The Department of Treasury said in its biannual report to the Congress that China, Japan, Korea, Germany, Malaysia, Singapore, and Taiwan are part of the current Monitoring List.

The report states that China’s failure to publish foreign exchange intervention and broader lack of transparency around key features of its exchange rate mechanism make it an outlier among major economies and warrants Treasury’s close monitoring.

The move came on a day Secretary of the Treasury Janet Yellen visited India and held talks with Finance Minister Nirmala Sitharaman.

The Treasury has established a Monitoring List of “major trading partners that merit close attention to their currency practices and macroeconomic policies”.

The US Treasury Department lists a trading partner on the watchlist if that so-called country had intervened in the currency market by higher levels than 2 per cent of its GDP over a 12-month period, and had a current account surplus of 2 per cent of GDP and a trade surplus with the US.

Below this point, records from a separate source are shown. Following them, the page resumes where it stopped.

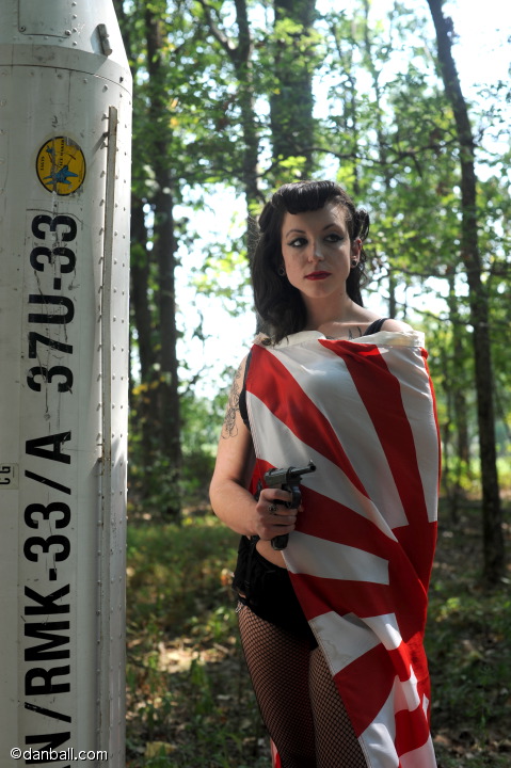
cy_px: 384
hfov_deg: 27.0
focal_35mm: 50
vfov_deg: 39.6
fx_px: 1066
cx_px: 256
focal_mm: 50
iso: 200
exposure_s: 1/250
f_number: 5.6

“Once on the Monitoring List, an economy will remain there for at least two consecutive Reports to help ensure that any improvement in performance versus the criteria is durable and is not due to temporary factors,” the report said.

It said as a further measure, Treasury will add and retain on the Monitoring List any major US trading partner that accounts for a large and disproportionate share of the overall US trade deficit even if that economy has not met two of the three criteria from the 2015 Act.

“The Administration strongly opposes attempts by the United States’ trading partners to artificially manipulate currency values to gain unfair advantage over American workers. Treasury continues to press other economies to uphold the exchange rate commitments they have made in the G-20, the G-7, and at the IMF,” the report said.

In the report, the Treasury reviewed the 20 largest US trading partners against the thresholds Treasury has established for the three criteria in the 2015 Act.

The report said US Treasury continues to carefully track the foreign exchange and macroeconomic policies of US trading partners under the requirements of both the 1988 Act and the 2015 Act, and to review the appropriate metrics for assessing how policies contribute to currency misalignments and global imbalances.

It also said the US administration “has strongly advocated for our major trading partners to carefully calibrate policy tools to support a strong and sustainable global recovery”.